Israel di Persimpangan: Negosiasi Gencatan Senjata, Krisis Koalisi, dan Politik Identitas

Pemerintah Israel kembali berada di titik genting dalam pusaran politik dan tekanan internasional, menyusul langkah terbaru Perdana Menteri Benjamin Netanyahu yang mengirim delegasi ke Doha, Qatar, untuk membuka kembali jalur negosiasi gencatan senjata dengan Hamas. Namun, seperti biasa, diplomasi Israel tak pernah berjalan tanpa sandungan. Netanyahu dengan tegas menyebut tuntutan Hamas dalam perundingan sebagai "tidak dapat diterima," mengisyaratkan bahwa Tel Aviv tidak akan menyerah begitu saja, bahkan ketika tekanan dari sekutu Amerika Serikat kian menguat.

Sementara negosiasi berlangsung di belakang layar, koalisi pemerintahan Netanyahu diguncang dari dalam. Fraksi ultra-Ortodoks (Haredi) terus mendesak penolakan wajib militer bagi pemuda Yeshiva, di tengah tuntutan publik atas kesetaraan beban nasional. Perselisihan ini semakin memperkeruh ketegangan internal di tengah kondisi perang yang belum mereda di Gaza.

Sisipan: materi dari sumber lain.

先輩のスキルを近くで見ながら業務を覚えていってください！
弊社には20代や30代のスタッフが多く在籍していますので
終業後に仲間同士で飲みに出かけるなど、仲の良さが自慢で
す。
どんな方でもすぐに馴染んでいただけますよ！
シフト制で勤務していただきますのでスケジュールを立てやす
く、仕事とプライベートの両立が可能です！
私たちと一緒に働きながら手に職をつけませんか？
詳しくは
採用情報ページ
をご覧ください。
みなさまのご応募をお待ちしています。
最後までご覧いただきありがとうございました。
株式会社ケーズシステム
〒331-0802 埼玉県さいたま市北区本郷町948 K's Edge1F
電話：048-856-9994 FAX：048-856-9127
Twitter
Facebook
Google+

Tak hanya itu, pemerintah Israel juga kembali membangkitkan kontroversi lama dengan mengajukan RUU untuk mencabut “grandparent clause” dalam Undang-undang Kembalinya Orang Yahudi (Law of Return). Usulan yang diajukan oleh MK Avi Maoz dari partai sayap kanan Noam ini berpotensi mengubah lanskap demografi Yahudi secara drastis, karena menghapus hak keturunan Yahudi dari jalur nenek atau kakek. Langkah ini dinilai sebagai upaya ideologis untuk menyaring imigrasi hanya bagi Yahudi ‘murni’—dan menuai kritik tajam dari kelompok Yahudi diaspora.

Di sisi lain, sebuah survei dari Tel Aviv University mengungkapkan bahwa mayoritas warga Arab-Israel, sebesar 73,2%, mendukung partisipasi politik partai Arab dalam pemerintahan nasional. Fakta ini kontras dengan sikap elit politik Yahudi yang masih enggan memberikan ruang sejajar bagi minoritas Arab, mencerminkan jurang kepercayaan yang semakin menganga antara rakyat dan penguasa.

Israel hari ini berdiri di persimpangan sejarah: antara jalan kompromi demi stabilitas nasional, atau meneruskan politik eksklusivitas dan dominasi yang semakin mengisolasi mereka dari konsensus internasional. Dunia menyaksikan—dan waktu tak lagi berpihak pada politik penuh penyangkalan.